É difícil de surpreender alguém que não só esteve lá quando os deckbuilders foram criados pelo Donaldo X. Vaccarino, como foi culpa dele que ainda hoje entrego mais tempo e dinheiro aos jogos de tabuleiro do que algum dia achava que o iria fazer. 

Quando a febre dos deckbuilders saltou dos jogos físicos, para os digitais, o número de sucessos multiplicou-se. Mas depois de vários anos, de muitos jogos – muitos deles que se resumem a clonar os casos de sucesso – e raras são as vezes em que sinto que estou a jogar algo interessante por si só.

Mas Anthem#9, da Shueisha Games, surpreendeu-me, bastante, sobretudo pela sua simplicidade e pequeno twist ao género.

Para quem está farto ora de roguelike, ora de deckbuilders, fica já o aviso de que Anthem#9 é ambos. Mas fá-lo de uma maneira inteligente, adicionando à mistura elementos de gem-matching, que numa fusão de ingredientes que já vimos tantas vezes, resulta em algo surpreendentemente fresco. Ainda que sinta que essa frescura se pode esgotar de forma rápida.

Existe um enredo por trás deste Anthem#9, que é a titular organização secreta de combate ao crime, com combates espirituais que só não são mais decalcados conceptualmente de Persona 5 porque, bem, na realidade são. Aliás, seja a utilização de tipografia, o UI, passando pelo visual dos personagens, é impossível separar Anthem#9 do famoso jogo de Atlus, e diria, sem qualquer cinismo, que esta proximidade é propositada, apelando ao grande sucesso de Persona para seu proveito próprio.

A história, porém, não é muito desenvolvida para além destas linhas iniciais, o que na realidade não prejudica a grande razão pela qual aqui estamos: o combate.

Para combatermos temos 2 baralhos distintos com – e apenas só – 4 “cartas” de ataque em cada. Em cada turno alternamos entre esses 2 barulhos, e construí-los responde a algumas regras. Podemos ter ataques semelhantes, cartas com nome igual, mas a forma de as activar tem que ser distinta.

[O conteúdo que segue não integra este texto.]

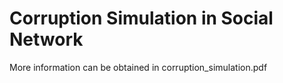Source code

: # Corruption Simulation in Social Network
More information can be obtained in corruption_simulation.pdf
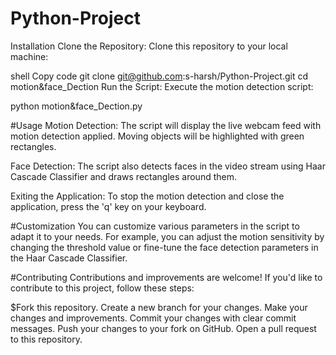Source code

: # Python-Project
Installation
Clone the Repository: Clone this repository to your local machine:

shell
Copy code
git clone git@github.com:s-harsh/Python-Project.git
cd motion&face_Dection
Run the Script: Execute the motion detection script:


python motion&face_Dection.py

#Usage
Motion Detection: The script will display the live webcam feed with motion detection applied. Moving objects will be highlighted with green rectangles.

Face Detection: The script also detects faces in the video stream using Haar Cascade Classifier and draws rectangles around them.

Exiting the Application: To stop the motion detection and close the application, press the 'q' key on your keyboard.

#Customization
You can customize various parameters in the script to adapt it to your needs. For example, you can adjust the motion sensitivity by changing the threshold value or fine-tune the face detection parameters in the Haar Cascade Classifier.

#Contributing
Contributions and improvements are welcome! If you'd like to contribute to this project, follow these steps:

$Fork this repository.
Create a new branch for your changes.
Make your changes and improvements.
Commit your changes with clear commit messages.
Push your changes to your fork on GitHub.
Open a pull request to this repository.
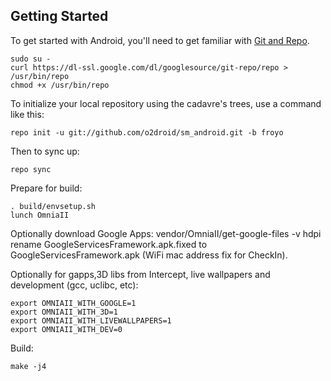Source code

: Getting Started
---------------

To get started with Android, you'll need to get
familiar with [Git and Repo](http://source.android.com/download/using-repo).

    sudo su -
    curl https://dl-ssl.google.com/dl/googlesource/git-repo/repo > /usr/bin/repo
    chmod +x /usr/bin/repo

To initialize your local repository using the cadavre's trees, use a command like this:

    repo init -u git://github.com/o2droid/sm_android.git -b froyo

Then to sync up:

    repo sync

Prepare for build:

    . build/envsetup.sh
    lunch OmniaII

Optionally download Google Apps:
    vendor/OmniaII/get-google-files -v hdpi
    rename GoogleServicesFramework.apk.fixed to GoogleServicesFramework.apk (WiFi mac address fix for CheckIn).

Optionally for gapps,3D libs from Intercept, live wallpapers and development (gcc, uclibc, etc):

    export OMNIAII_WITH_GOOGLE=1
    export OMNIAII_WITH_3D=1
    export OMNIAII_WITH_LIVEWALLPAPERS=1
    export OMNIAII_WITH_DEV=0

Build:

    make -j4
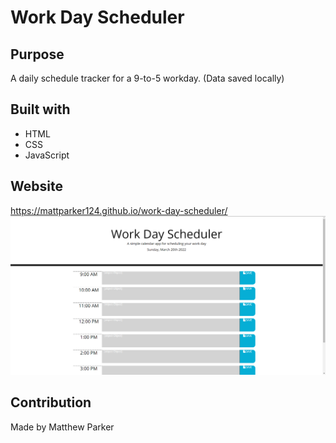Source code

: # Work Day Scheduler

## Purpose
A daily schedule tracker for a 9-to-5 workday. (Data saved locally)

## Built with
* HTML
* CSS
* JavaScript

## Website
https://mattparker124.github.io/work-day-scheduler/
![Page Screenshot](assets/images/preview.png)

## Contribution
Made by Matthew Parker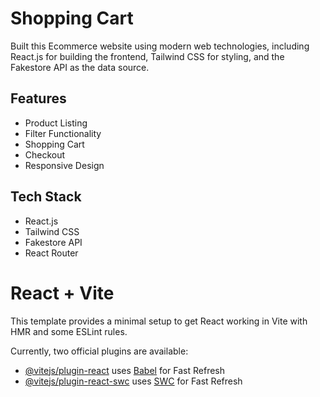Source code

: # Shopping Cart

Built this Ecommerce website using modern web technologies, including React.js for building the frontend, Tailwind CSS for styling, and the Fakestore API as the data source. 

## Features
- Product Listing
- Filter Functionality
- Shopping Cart
- Checkout
- Responsive Design

## Tech Stack
- React.js
- Tailwind CSS
- Fakestore API
- React Router


# React + Vite

This template provides a minimal setup to get React working in Vite with HMR and some ESLint rules.

Currently, two official plugins are available:

- [@vitejs/plugin-react](https://github.com/vitejs/vite-plugin-react/blob/main/packages/plugin-react/README.md) uses [Babel](https://babeljs.io/) for Fast Refresh
- [@vitejs/plugin-react-swc](https://github.com/vitejs/vite-plugin-react-swc) uses [SWC](https://swc.rs/) for Fast Refresh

É que em Anthem#9 activamos estes ataques ao escolher as gemas que nos calharam no turno numa certa ordem, como uma espécie de linha de código.

Para sermos mais claros: imaginem que temos um ataque que é activado com uma gema verde seguida de uma azul, e outro que começa numa azul e termina numa vermelha. Se fizermos uma linha de sequência verde-azul-vermelha, vamos activar ambos os ataques, já que as suas componentes são ambas respondidas.

O nosso objectivo, assim, é tentar optimizar – enquanto o tempo conta, e com a capacidade de mudar 3 vezes a cor de gemas – de fazer o melhor match possível para activarmos o maior número possível de vezes os nossos ataques. Num sistema que cruza puzzle, rapidez, e estratégia, em criar estas linhas de código de gemas sequenciais.

Quanto maior o número de vezes que activamos os ataques num turno, maior é o decréscimo de stamina do adversário, o que por sua vez vai cancelando as suas acções, permitindo-nos, num turno extremamente bem conseguido, anular por completo os seus ataques.

Mas Anthem#9, por ser um verdadeiro roguelike, não tem qualquer meta-progressão, o que torna o acto de ir repetindo cada missão na tentativa de ter os turnos perfeitos para derrotar cada boss no final de cada missão um osso duro de roer. Mas mais do que o problema da dificuldade, é que esta falta de elementos de metaprogressão torna a vontade de repetir cada missão num exercício de verdadeira monotonia, o que prejudica em muito Anthem#9. A sua originalidade no cruzamento de ideias não sobrevive no tempo, nem na qualidade da história, mas deixa aqui ideias interessantes para a série, ou para outro estúdio indie criarem algo criativamente mais longevo.